注意,前面的操作中,我们裁剪 RasterLayer 用到了 crop 和 mask 两种操作,关于这两种操作的解释,我用一张图来解释:
简而言之,两种操作都会得到更小的矩形图形,但是使用 mask 方法会在多边形区域外的矩形部分填充 NA 使被裁剪 RasterLayer 看起来成为多边形。
地图绘制
所需加载包: scales
(Wickham, Seidel, and RStudio 2019)
不过在进行绘图之前,还需要对 RasterLayer 数据进行一些小的调整,以便与 ggplot2
的功能兼容。首先将两个 RasterLayer 转换为 data.frame 保留 xy,xy 为经纬度,应点上的值将会保留成与 RasterLayer 中 names 相同的列名,比如 bg_rst
转换为 data.frame 后列名就是 x, y, layer。之后我们将 layer(在此处为当前为止的海拔高度)转换数值范围,因为保留原始的数据用作后面的透明度会让整张图像灰蒙蒙。
不过要注意的是,正如我们前面说到的 mask 后的 RasterLayer 会将区域外的数据标记为 NA,如果直接使用 NA 绘图将会出现各种奇怪的效果,因此我们选择将 NA 数据更换为 0,将区域内的数据更换为 1,将两种值用作图像的 alpha 就会绘制出准确的青藏高原样式。

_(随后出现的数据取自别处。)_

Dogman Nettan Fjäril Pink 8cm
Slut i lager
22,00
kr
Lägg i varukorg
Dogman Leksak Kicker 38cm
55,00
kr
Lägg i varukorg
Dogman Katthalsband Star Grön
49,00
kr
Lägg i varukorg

没看懂咋办?呆胶布!动手试试不进行 NA 转换的效果便知道了。
# scales package provide rescale function which can convert the range of numbers
# list to another range.
library(scales)
##
## Attaching package: 'scales'
## The following object is masked from 'package:purrr':
##
## discard
## The following object is masked from 'package:readr':
##
## col_factor
# First convert RasterLayer as Data.Frame with xy coordinate system. Then
# rescale the elevaion to alpha, as the background part, super high alpha value
# is not a good idea, which range is the best? It depends by the actual. Save the
# alpha value with colname 'alpha'
bg_rst_df <- as.data.frame(bg_rst, xy = TRUE) %>% mutate(alpha = rescale(layer, to = c(0.25,
0.75)))
# NA will be generated by the mask function, if use NA and evelation as the alpha
# of Topographic figure, it will be dizzy, and for color Topographic figure
# please don't use the greyscale and color for the evelation simultaneously. Just
# use alpha to control the shape of regional shpae.

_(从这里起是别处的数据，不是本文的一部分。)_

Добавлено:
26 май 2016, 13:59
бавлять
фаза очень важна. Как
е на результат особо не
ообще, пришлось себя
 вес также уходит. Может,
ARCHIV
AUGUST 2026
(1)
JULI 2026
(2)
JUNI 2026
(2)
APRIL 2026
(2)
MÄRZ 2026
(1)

tp_rst_df <- as.data.frame(tp_rst, xy = TRUE) %>% na.omit()
当数据准备完毕,我们就开始图形的绘制。首先进行地形图叠加到背景地形的绘制。因为命令较多,并且均以注释的形式标注到代码中,故此不再提前讲解。

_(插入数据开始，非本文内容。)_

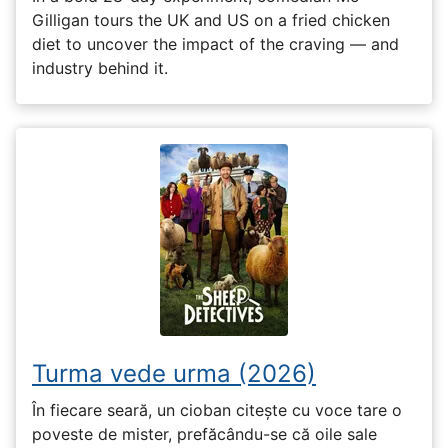
Gilligan tours the UK and US on a fried chicken
diet to uncover the impact of the craving — and
industry behind it.
Turma vede urma (2026)
În fiecare seară, un cioban citește cu voce tare o
poveste de mister, prefăcându-se că oile sale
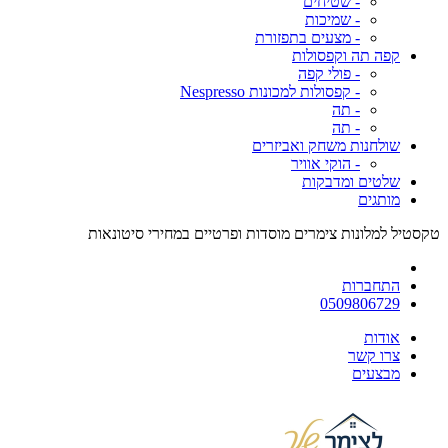
- שטיחים
- שמיכות
- מצעים בתפזורת
קפה תה וקפסולות
- פולי קפה
- קפסולות למכונות Nespresso
- תה
- תה
שולחנות משחק ואביזרים
- הוקי אוויר
שלטים ומדבקות
מותגים
טקסטיל למלונות צימרים מוסדות ופרטיים במחירי סיטונאות
התחברות
0509806729
אודות
צרו קשר
מבצעים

# sacle_parm as a parameter controls the sclae of the hole figure, it will be
# used to control the size of text, point, legend, etc. to fit the size of
# figure.
scale_parm <- 2
# Init ggplot
# plot the backgroun layer, set the alpha without color will make a grey
# background
gmap <- ggplot() +
# plot the topographic layer, set alpha to keep the shape of Tibetan Plateau
# (TP). Color indicates the elevation.
geom_raster(data = bg_rst_df, aes(x = x, y = y, alpha = alpha)) +
# terrain.colors is an built-in function to generate a list of color palettes.
# set the legend title of evelation by name parameter.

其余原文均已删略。